Autorin Judith Schalansky erhält Auszeichnung der Chemnitzer Lila Villa

Chemnitz.

Die Autorin Judith Schalansky erhält den ersten Irmtraud-Morgner-Literaturpreis, den das Chemnitzer Frauenzentrum Lila Villa vergibt. Das teilte die Einrichtung mit. Der Preis würdigt das Werk von Schriftstellern, die sich im Sinne Morgners mit Fragen des Zusammenlebens der Geschlechter und der Utopie eines menschenwürdigen Daseins auseinandersetzen. Seit 2002 widmet sich das Frauenzentrum der 1933 in Chemnitz geborenen und 1990 in Berlin verstorbenen Schriftstellerin Irmtraud Morgner. Jährliche Veranstaltungen erinnern an die Schriftstellerin, ihr Leben und ihr Werk.

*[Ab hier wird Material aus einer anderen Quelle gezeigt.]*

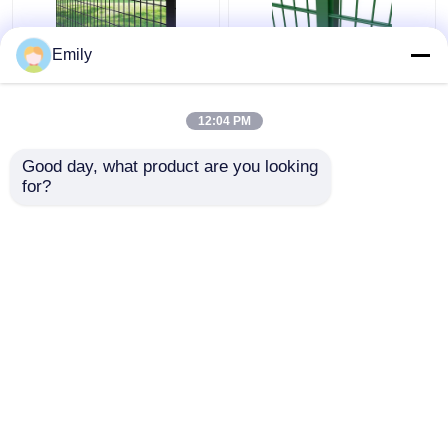
Emily
বর্গাকার পোস্ট সহ
ডাবল তারের বেড়া ৩০০০মিমি
50×100mm 3D নিরাপত্তা
প্রস্থ পিভিসি প্রলিপ্ত
বেড়া মেটাল তারের বেড়া
৬/৫/৬মিমি তার
12:04 PM
ভালো দাম
ভালো দাম
Good day, what product are you looking 
for?
আমাদের সাথে যোগাযোগ করুন
আমাদের সাথে যোগাযোগ করুন
আরো দেখুন
বাড়ি
আমাদের সম্পর্কে
আমাদের সাথে যোগাযোগ করুন
Desktop Site
সাইট ম্যাপ
Privacy Policy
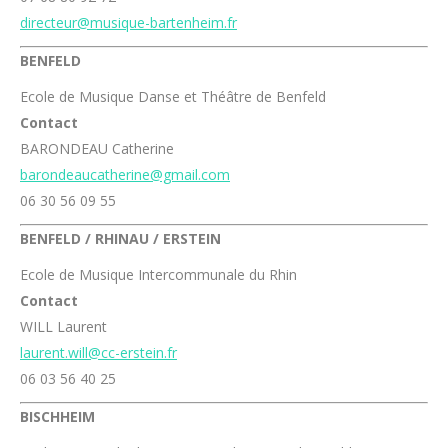
directeur@musique-bartenheim.fr
BENFELD
Ecole de Musique Danse et Théâtre de Benfeld
Contact
BARONDEAU Catherine
barondeaucatherine@gmail.com
06 30 56 09 55
BENFELD / RHINAU / ERSTEIN
Ecole de Musique Intercommunale du Rhin
Contact
WILL Laurent
laurent.will@cc-erstein.fr
06 03 56 40 25
BISCHHEIM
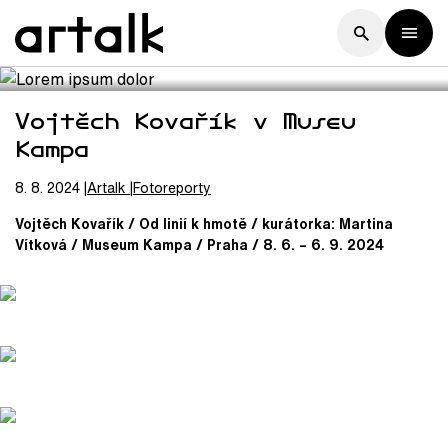
Vojtěch Kovařík v Museu
Kampa
8. 8. 2024
Artalk
Fotoreporty
Vojtěch Kovařík / Od linií k hmotě / kurátorka: Martina
Vítková / Museum Kampa / Praha / 8. 6. – 6. 9. 2024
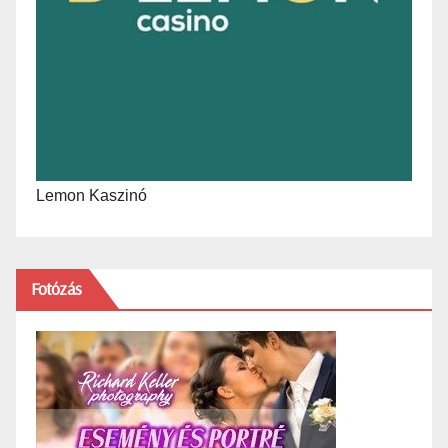
Lemon Kaszinó
Fotózás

Mit dem Preis würdigt die aus drei Literaturwissenschaftlern bestehende Jury das Wirken Schalanskys. Wie es heißt, kennen ihre Bücher die Gegenwart und lassen sich trotzdem die Hoffnung auf Zukunft nicht nehmen. Damit griffen sie das Erbe Irmtraud Morgners auf. Schalansky erhält den Preis auch als Buchmacherin im umfassenden Sinne, so das Frauenzentrum: als Gestalterin und Herausgeberin. Sie gibt die Reihe "Naturkunden" heraus, in der mittlerweile fast 50 Bände erschienen sind, die von der Natur in ihren vielfältigen Erscheinungsformen berichten. Somit ist Judith Schalansky eine hoffnungsfrohe Kämpferin für das Medium Buch und für das Lesen als kulturelle Praxis. Judith Schalansky, Jahrgang 1980, geboren in Greifswald, lebt heute in Berlin. Die Preisverleihung findet am Freitag, 24. August, statt.